- Maryland's Evergreen Health, one of the health insurance co-ops created under the Affordable Care Act, announced this week that it was profitable for three consecutive months from January through March.
- The stretch marks Evergreen's first-ever profitable quarter in the young company's history.
- The co-op's success is significant considering the difficulties experienced by the majority of the 23 cooperatives originally created. Only 11 co-ops currently remain.
Debate has ensued since the second half of 2015 over the sustainability of the remaining co-ops, what has gone wrong for so many, what needs to be done to monitor those remaining, and how to recoup any federal funding from those that have failed.

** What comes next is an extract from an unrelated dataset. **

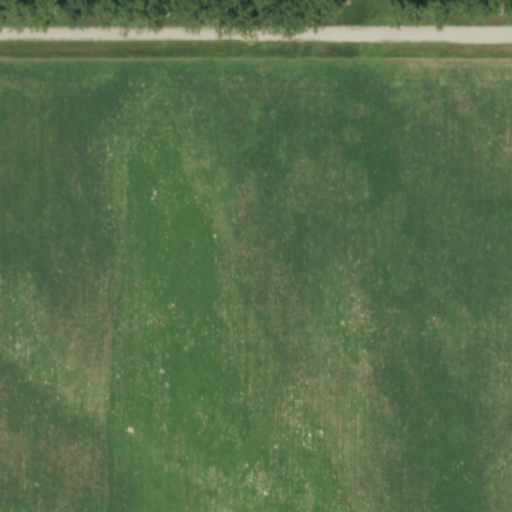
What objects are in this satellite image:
road: (256, 35)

Evergreen says its positive financial trend follows that which began in late 2015 and it expects the trend to continue going forward. Its success is no surprise to Evergreen, which has been following a unique and previously laid out strategy toward profitability and reporting record revenue.
"For a company in only its third year of sales, and in a business as competitive and as difficult to break into as health insurance, this is a remarkable achievement," said Evergreen CEO Dr. Peter Beilenson in a prepared statement. "I'm extremely proud of our entire team and very grateful to our members, healthcare providers and brokers."
Beilenson has attributed three factors for their success: A diversified book of business, appropriately-priced individual plans, and a heavy focus on wellness and prevention.
Evergreen highlights that its additional achievements for Q1 2016 include:
- 40,000 enrollees;
- Risk-based capital more than three times the state's requirement;
- A surplus of $25.3 million;
- Premium revenue of $40.9 million; and
- Net income of $547,000.
“Our goal is to get to 53,000 or so by the end of this year," Beilenson told Healthcare Dive earlier this year.